Enterré donc, le miroir du monde ; ne reste que « le dur thaler des rêves » (« der harte Taler der Traüme») avec lequel les survivants s’apprêtent à payer chacun de leurs jours.
Patrice Houzeau
Hondeghem, le 6 janvier 2007
Commentaires
c'est une belle langue que l'allemand, mais qui va disparaître des écoles françaises si l'on n'y prend pas garde. un seul collège sur cinq le propose encore en première langue. à la rentrée de septembre, sur annecy, le seul collège public où l'on pouvait choisir cette langue a fermé sa section, parce que deux mômes seulement étaient inscrits en sixième. la seule solution était d'intégrer la classe trilingue, avec allemand et anglais.
à noter aussi, que le choix de l'allemand en première langue interdit toute autre alternative que l'anglais comme seconde langue. au cas où un gamin aurait envie d'apprendre l'allemand et le russe, qu'il renonce dès à présent. c'est comme ça.
(et merci...)
ANGOISSE
Christine Lavant a écrit dans Le Cri du Paon (Der Pfauenschrei, 1962) :
Die Krebsfurcht hockt im Kindelbaum
und isst von Früh und Spät zugleich. (1)
"Une angoisse cancéreuse perche dans l'arbre
et se nourrit de Tôt et de Tard en même temps."

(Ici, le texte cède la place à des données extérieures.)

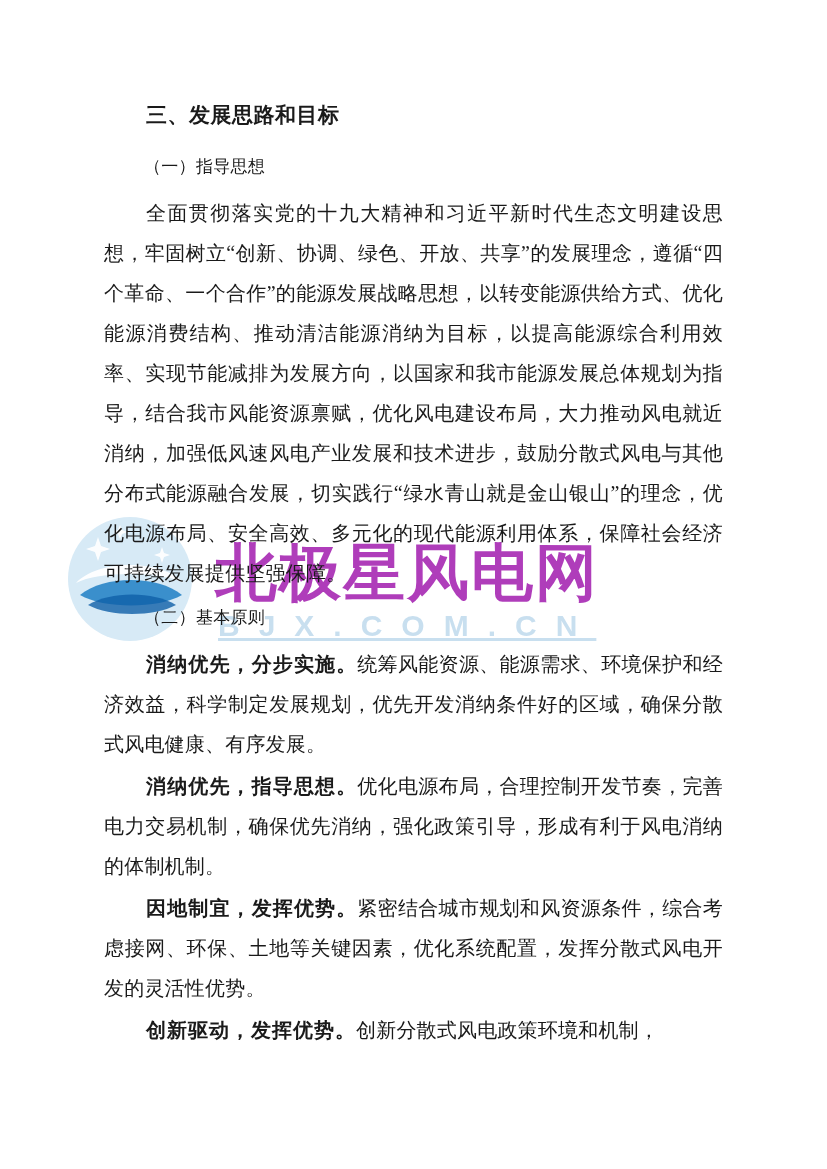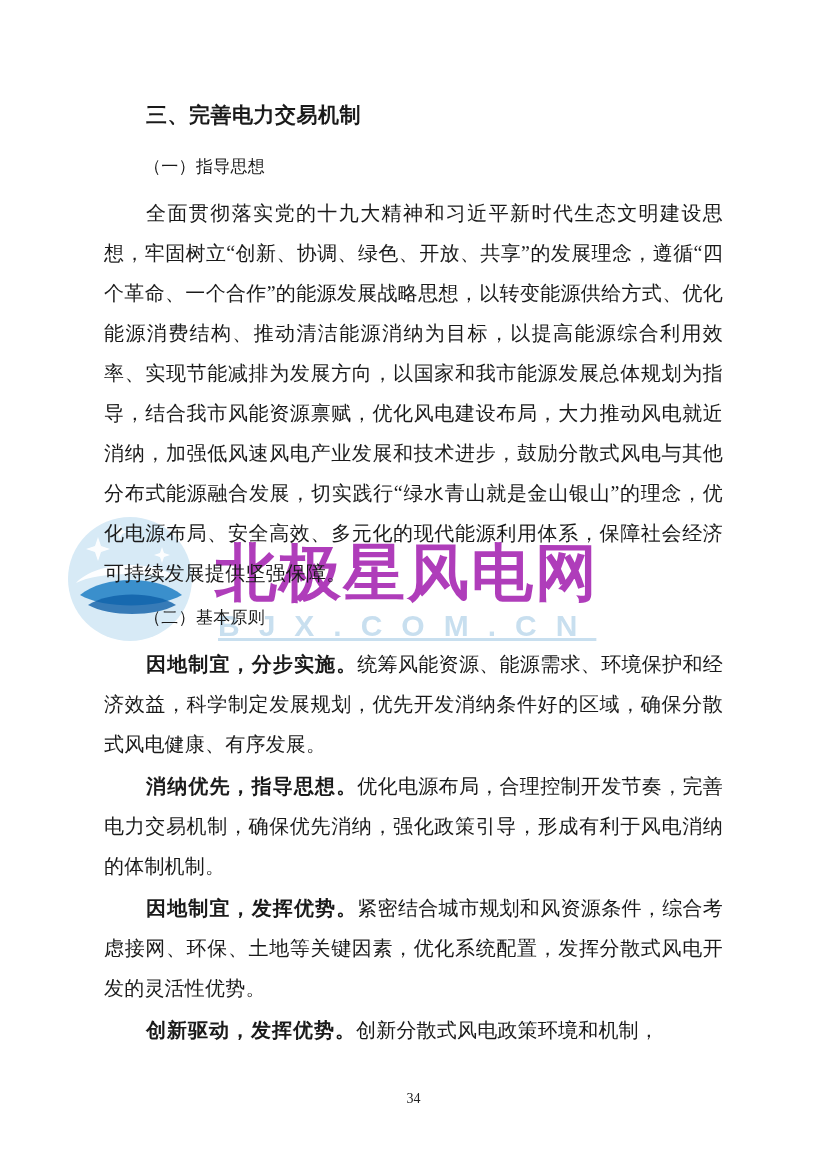--- a/index.html
+++ b/index.html
@@ -133,7 +133,7 @@
 
   <div class="content">
 
-    <div class="heading">三、完善电力交易机制</div>
+    <div class="heading">三、发展思路和目标</div>
 
     <div class="subheading">（一）指导思想</div>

(traduction : Christine et Nils Gascuel)
L'angoisse est un phénomène spatio-temporel où le passé et le futur, le lieu quitté et le lieu à venir, se font soudain présents, si présents et si aigus que la conscience tente de les repousser.
Lorsque cette présence des fantômes du temps et de l'espace est trop forte, alors la conscience tente d'échapper à elle-même par la syncope, la folie ou le suicide.
Une autre tentative de la conscience pour fuir ce "cancer" de l'angoisse qui "perche dans l'arbre", comme un oiseau de malheur ou un enfant fautif, réside sans doute dans l'art et certainement dans l'exercice de la pensée.
La pensée occidentale est une volonté de maîtriser le masque tragique de l'angoisse en l'analysant, en s'en moquant, en l'affrontant ou même en le portant au besoin comme le firent les tragédiens grecs (2) :
Jetzt ist es spät und früh zugleich
man müsste sich auf das besinnen,
was früher war une später kommt
und ständig brennt im Brunnenherd. (1)
"A présent il est tard et tôt en même temps
on ferait bien de réfléchir
à ce qui fut et ce qui va venir
et brûle constamment au puits de feu."(1)
On ne saurait pas mieux décrire l'actuelle situation internationale.
Notes : (1) Christine Lavant, Les étoiles de la faim, anthologie présentée et traduite par Christine et Nils Gascuel, collection Orphée, éditions de La Différence, 1993, p.66-67).
(2) Le mot "tragédie", étymologiquement, signifie "le chant du bouc" (du grec tragos, bouc, et ôidê, chant).